Painted in 1969, Row Ties is a vibrantly colored, delightful painting that exemplifies Thiebaud's extraordinary ability to transform everyday prosaic objects into altogether heraldic icons. In Row Ties a relic of a bygone era--the humble necktie--is imbued with provocative associations. Within the regimented abstraction of the work's three-part structure, Thiebaud's exquisite paint handling is celebrated. He marvels in color combinations that are so exuberant and splashy, a certain joy and reverie pervades the piece. Thiebaud provides each necktie with its own, idiosyncratic design, rendered in delicate, yet assured brushstrokes, some so thin they seem to defy possibility. His colors are a delight--tangerine, cerulean, lime green--and call to mind the work of Matisse and the Fauves, in their happy marriage of contrasting hues. Placed against a white background, which is key to his mature style, Thiebaud delights in the inherent flatness of the tie itself (a pictorial pun that echoes the flatness of the picture plane), so that the design reads as an abstract schematic reminiscent of Mondrian or Malevich. But Thiebaud insists on the tie's three-dimensionality; hanging from a horizontal rack, as in a shop-window, each tie casts its own blueish shadow and seems to pop forth from the confines of the painted structure. Thiebaud creates a delicate choreography then--a push and pull between figuration and abstraction--that elevates the humble necktie into something greater than just the sum of its parts.

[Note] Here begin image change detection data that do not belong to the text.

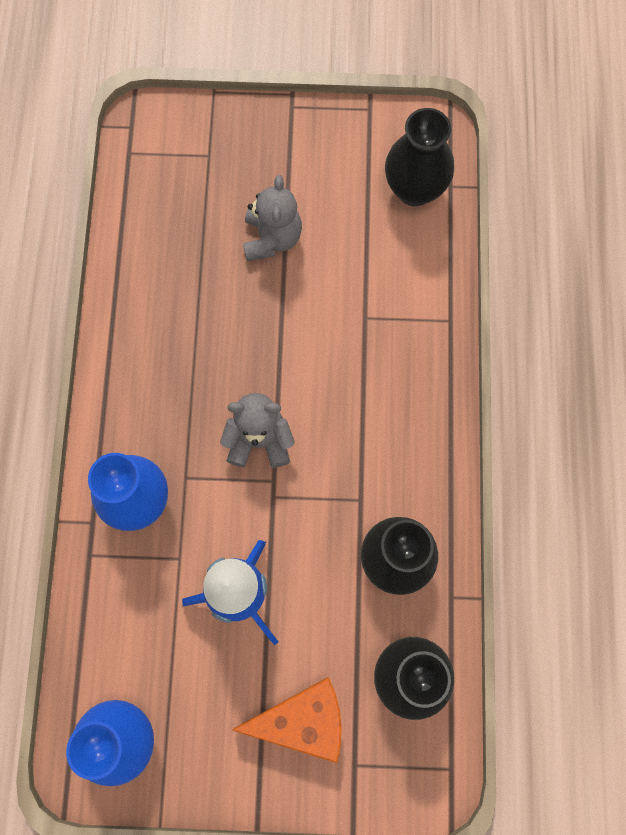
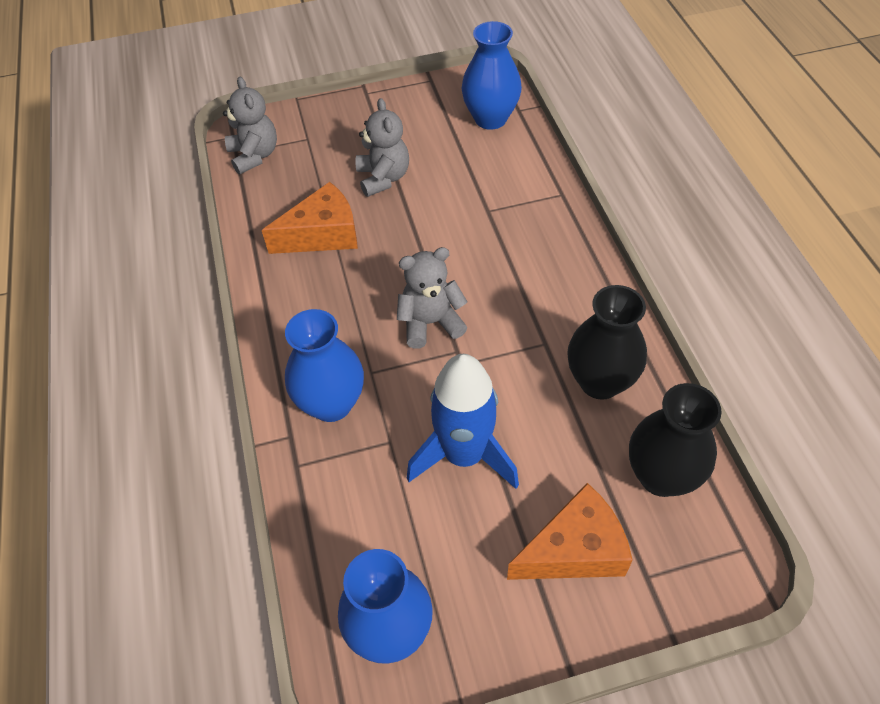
camera: 15 degrees left, 20 degrees down
black vase [385,108,454,206] -> blue vase [462,21,522,130]
none -> grey teddy bear [223,77,277,174]
none -> orange cheese [262,182,358,254]

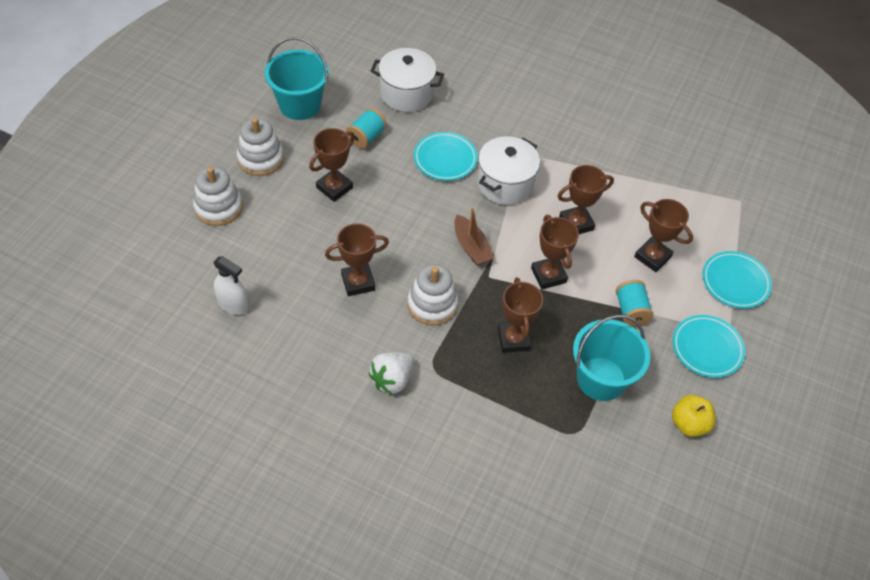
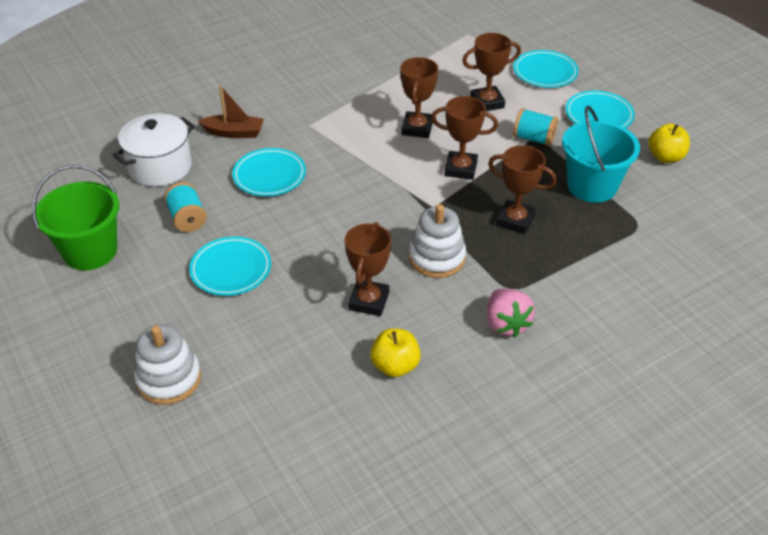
camera: 55 degrees left, 10 degrees down
white spray bottle [213,256,249,315] -> none
white stacking toy [237,118,284,176] -> none
turquoise bucket [265,37,329,120] -> green bucket [32,165,119,270]
brown trophy [309,128,355,202] -> turquoise plate [189,237,271,296]
white strawberry [368,352,414,394] -> pink strawberry [487,288,535,337]
brown boat [454,207,494,266] -> brown boat moved to [198,85,264,138]
white pot [477,136,540,205] -> none
none -> yellow apple [370,329,421,377]

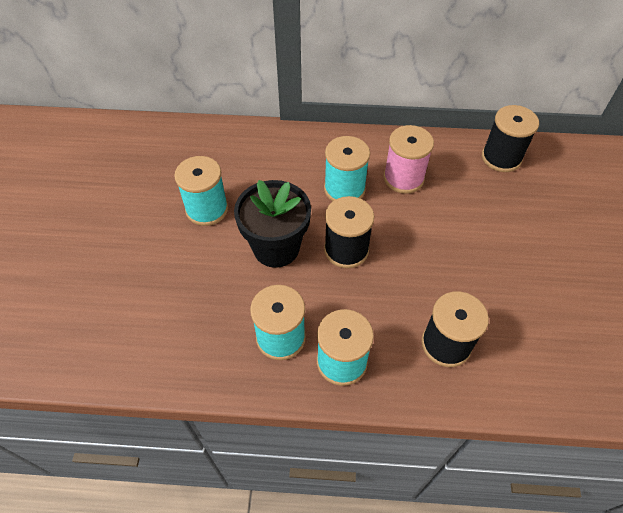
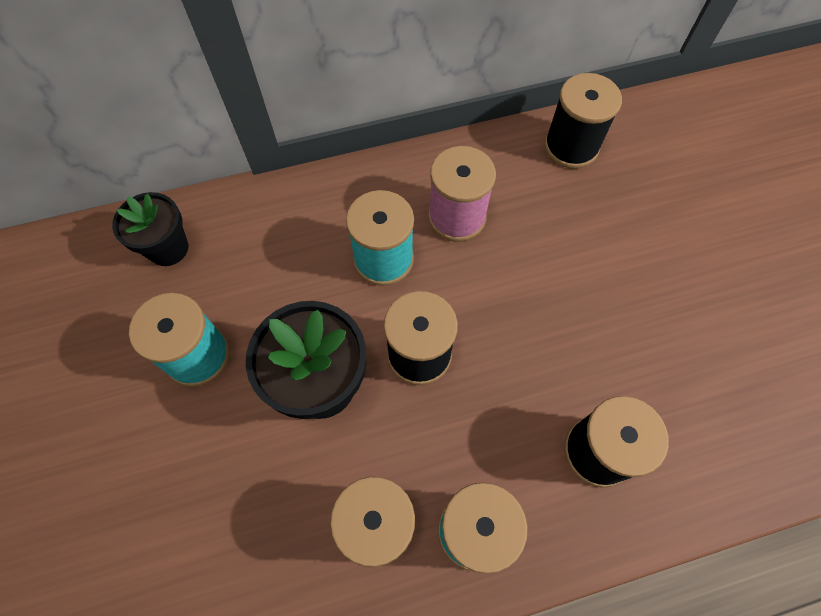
camera: 20 degrees left, 10 degrees up
none -> black flower pot [112,192,188,266]

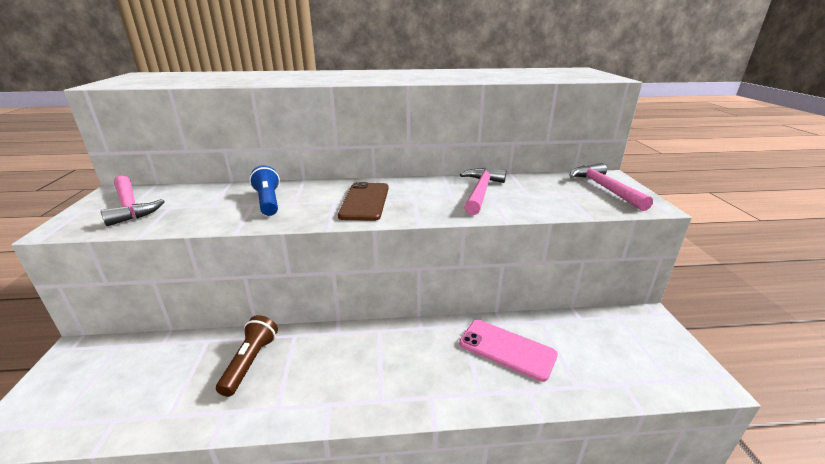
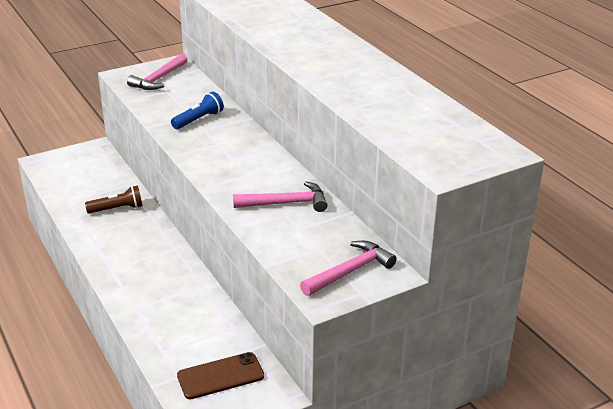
camera: 65 degrees right, 5 degrees up
brown phone [338,182,389,221] -> brown phone moved to [177,352,264,399]
pink phone [459,320,558,382] -> none

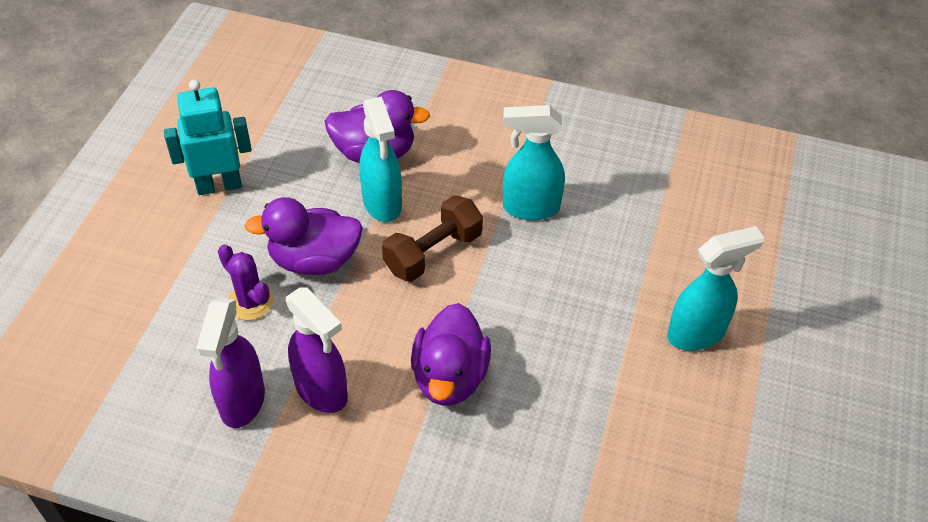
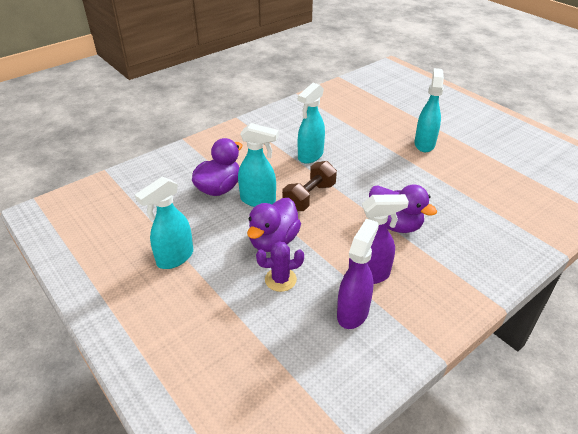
camera: 55 degrees left, 10 degrees down
turquoise robot [164,79,252,195] -> turquoise spray bottle [135,177,193,269]
purple spray bottle [196,298,265,428] -> purple spray bottle turned 105 degrees counterclockwise [337,219,379,329]
brown dumbbell [382,195,483,282] -> brown dumbbell turned 45 degrees clockwise [282,161,337,211]

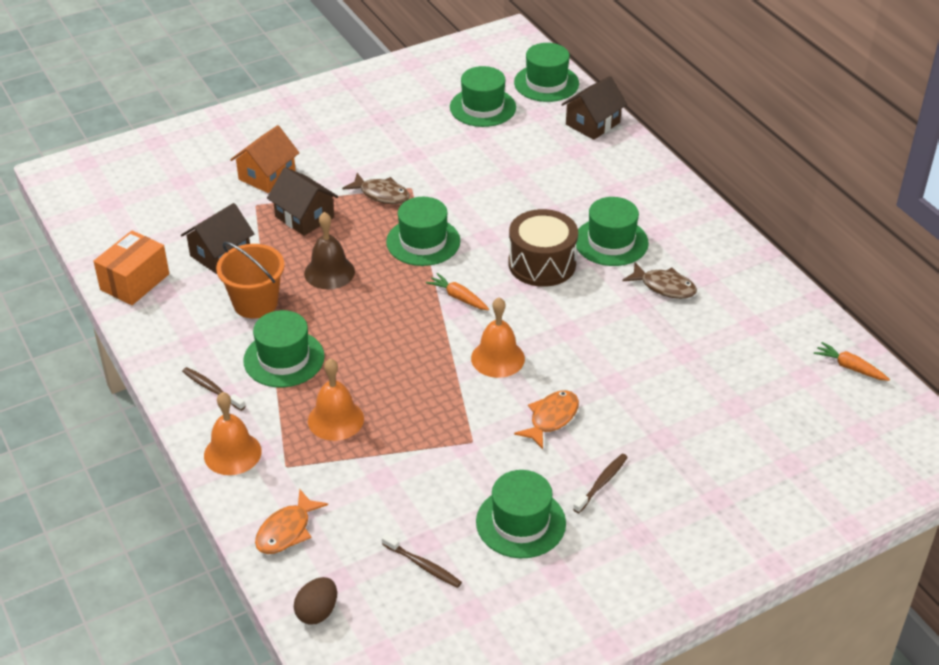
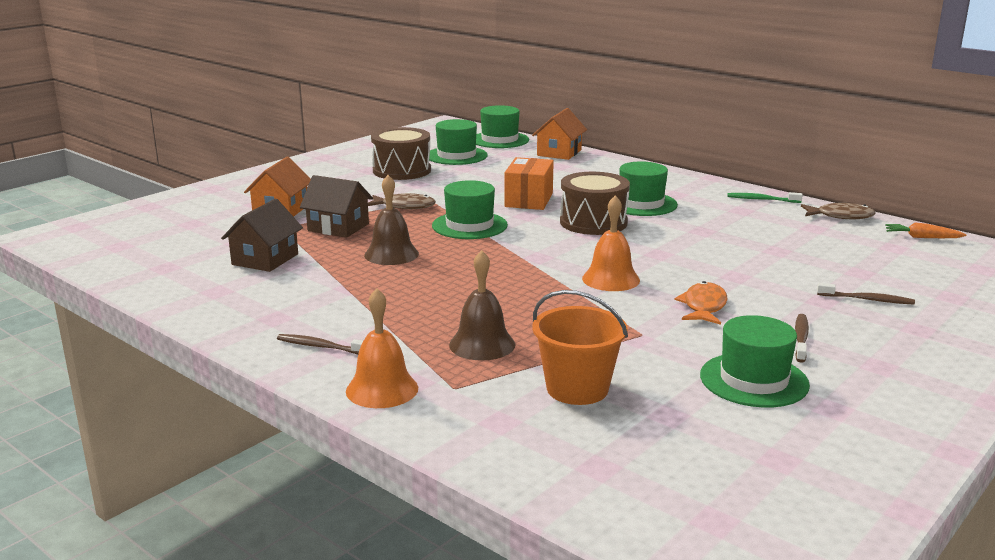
camera: 20 degrees left, 20 degrees down
orange box [93,230,169,305] -> orange box moved to [504,157,554,210]
orange bucket [216,242,285,319] -> orange bucket moved to [532,290,628,405]
green hat [243,310,325,387] -> none
orange fish [255,489,328,554] -> none
brown egg [294,577,337,625] -> none
orange bell [308,358,364,441] -> brown bell [449,250,515,361]
brown toothbrush [382,534,462,588] -> brown toothbrush moved to [817,283,915,305]
orange carrot [426,273,489,310] -> none
brown house [561,76,627,140] -> orange house [532,108,587,160]
brown fish [622,262,697,299] -> brown fish moved to [801,203,876,219]
none -> brown drum [371,127,431,180]
none -> green toothbrush [727,192,803,203]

By the time Row Ties was painted in 1969, Thiebaud had been working for nearly a decade in his unique style. His paintings of cakes, pies, gumball machines, lollipops and the like have become some of the most enduring images of that period, linked as they were to the overabundance of consumer goods in postwar America. Row Ties belongs to a series of other tie paintings that were specifically created in collaboration with his dealer and longtime friend, Allan Stone, in New York. Preparatory drawings from this period reveal the artist's intense fascination with the necktie, and in fact, ties were among Thiebaud's most important motifs. Row of Ties, from the same year, is owned by the Art Institute of Chicago, and Tie Rack, Tie Pile and Tie Tray remained in Allan Stone's collection until only recently.
Like his paintings of cakes or pies, in Row Ties, Thiebaud maintains the hyper-real gloss and sheen that derived in part from the trumped-up renderings of magazine and newspaper ads. For Thiebaud, who had worked designing logos for the Rexall Drug Company in the 1950s, this involved sihouetting the image against a white background and delineating its edge in bright, unexpected hues. In Row Ties, each tie is outlined in thin zips of alternating color: tangerine and lime on a black tie, blue to provide an outline for a brown tie.Thiebaud understood the significance that a simple article of clothing could convey when rendered "writ large" upon a simple white background, and there is hardly an object more synonymous with the ideal of postwar masculinity than the necktie. In an era that dictated that a suit and tie be worn to the office, Thiebaud presciently understood the high charged nature of the tie, and the concepts of desire, success and wealth all contained within. Contemporary ads toted the notion that "the clothes make the man," so that the personal selection of a tie conveyed not only the wearer's capability for success, but also his sex appeal and virility.
In the 1968 catalogue of Thiebaud's work at the Pasadena Art Museum, the Artforum critic and Pop Art champion John Coplans wrote, "The belief that specific traits of any man's personality are inevitably betrayed by his choice of items of adornment, is extended to the notion that pieces of clothing worn over a period of time become shaped to the wearer's body, and though orignally mass-produced, come to assume qualities of the wearers' identity" (J. Coplans, "Waybe Thiebaud: An Interview," Wayne Thiebaud, exh. cat., Pasadena Art Museum, 1968, p. 14). In this way, Thiebaud's ties become so utterly linked to their implied wearer that they take on relic-like significance. Like the cakes and pies and hot dogs that harken back to Thiebaud's childhood memories of picnics and family dinners, the Row Ties might recall dear old Dad, and the complex memories evoked therein.
In Row Ties, Thiebaud depicts not only a single tie, but an entire array that continues on ad infinitum past the painting's edge. Along the left and right-hand registers, Thiebaud shows only half of the neckitie, a subtle painterly ploy that indicates more ties just outside the frame. Like his rows of cakes and pies, these rows of ties not only point to the over-abundance of the postwar era, but also the endless possibility that pervaded the national psyche of America at that time. Thiebaud's Row Ties, then, hints at something greater: the American idea of personal redemption and reinvention. They invite the viewer to choose from a myriad selection, a new personality and new possibility available in every new tie. Cheap enough to discard if deemed unworthy, the necktie allowed for reinvention at your finger tips, and in your closet. Like a perfect slice of lemon meringue pie, a perfect necktie embodies a certain expendable personal pleasure; the tie needs to be consumed just as much as the cake longs to be eaten.